The Singularity Calendar celebrates the advent of Artificial Intelligence, which many were convinced of when OpenAI released ChatGPT to the public on November 30th 2022. So for this calendar, that's the beginning of the new era. The Era of AI. This means that December 1st of the Gregorian Calendar is now the first of Carysia, the first month in the Singularity Calendar.
-
How does the calendar line up with the Gregorian calendar?

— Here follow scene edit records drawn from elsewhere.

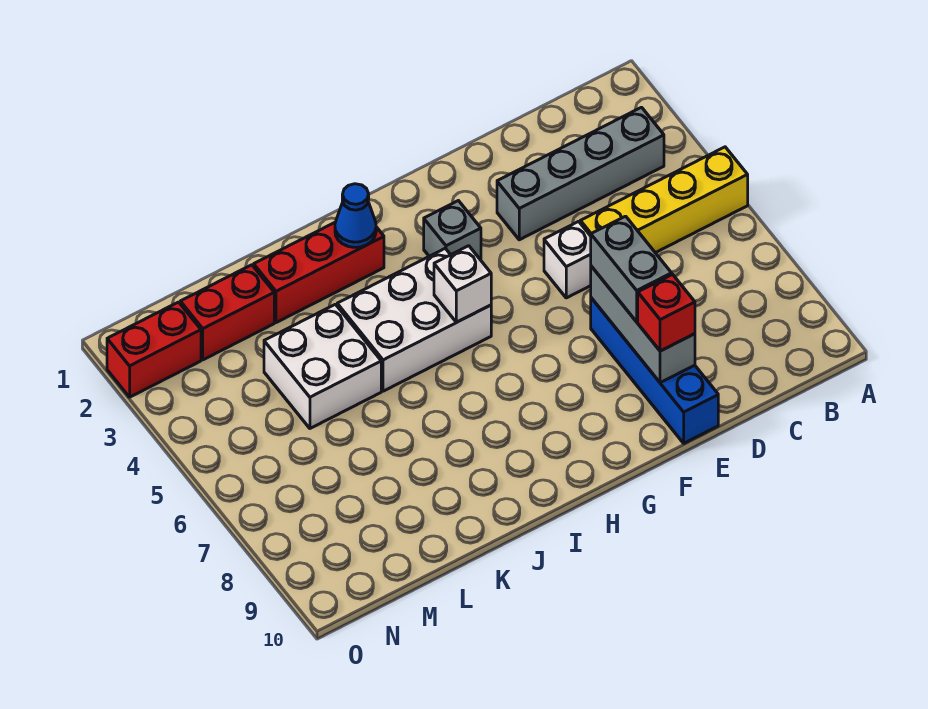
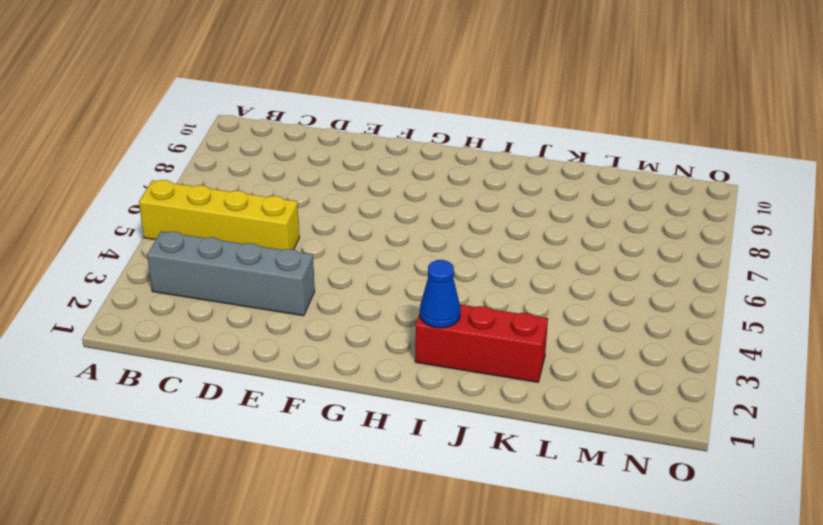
none -> white brick E5 level 1
none -> blue brick E7:E10 level 1
none -> grey brick G3 level 1

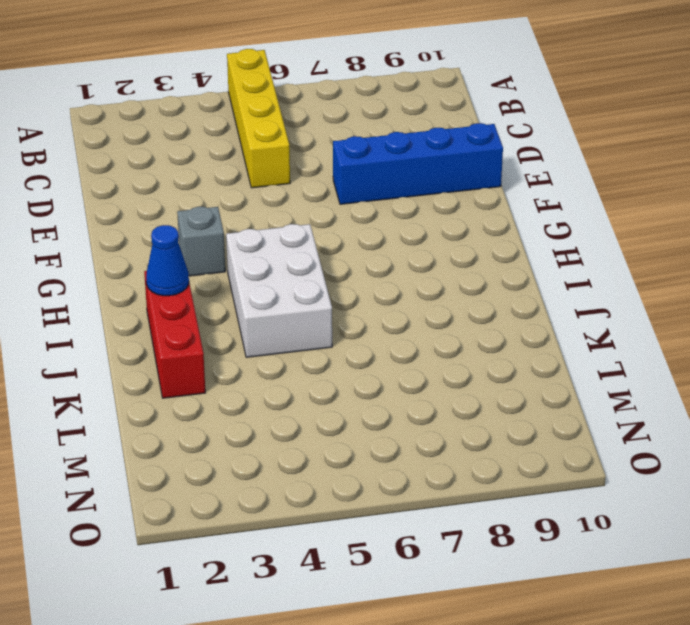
none -> grey brick B3:E3 level 1
none -> white brick E5 level 1
none -> white brick K4:L5 level 1

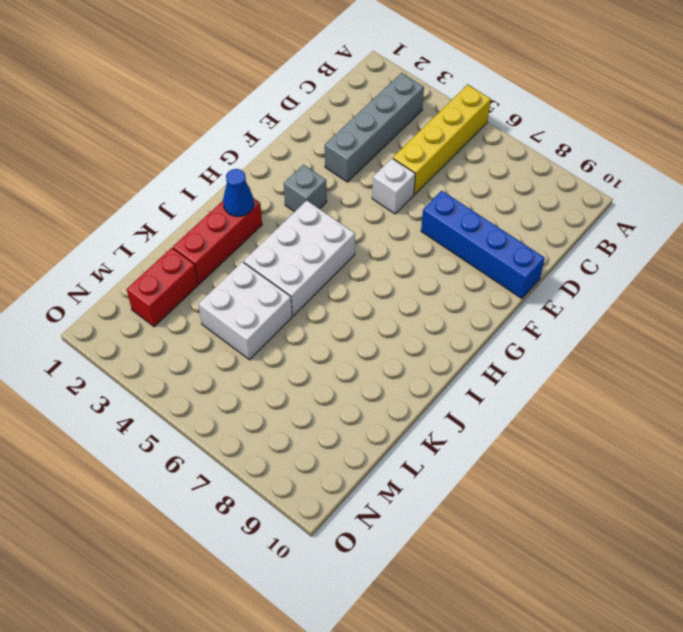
none -> red brick N2:O2 level 1
none -> grey brick E7:E9 level 2
none -> white brick H5 level 2

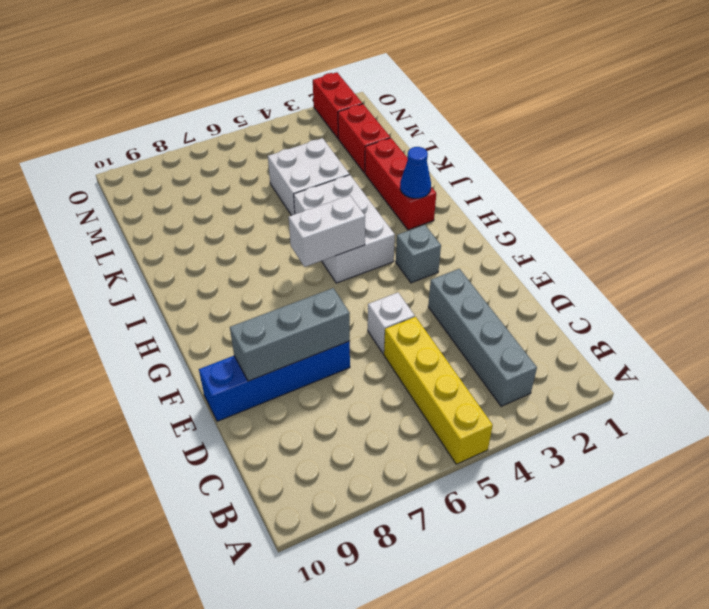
white brick H5:H6 level 2 -> white brick H5 level 2
none -> grey brick E7:E8 level 3
none -> red brick E9 level 3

I realize that you will unlikely try to make use of this calendar for practical purposes of writing down your appointments if you can't keep track of which day it is on there. The good news is that the calendar lists the Gregorian dates on the bottom of each day, and these dates do line up every year (i.e. Consus 20th always corresponds to March 14th) in all cases with one exception. Leap Day in the Singularity Calendar is one day after Leap Day in the Gregorian calendar which means that in leap years, March 1st corresponds to Leap Day in the Singularity Calendar, and in other years, it corresponds to Consus 7th. This was done as not to interrupt a complete week with a leap day. Instead, it is inserted between two weeks. The same is true for New Year's day. Unfortunately, this means that the weekdays in the Singularity Calendar and the Gregorian Calendar cannot line up. In leap years, they offset by two days, otherwise 1 day each year.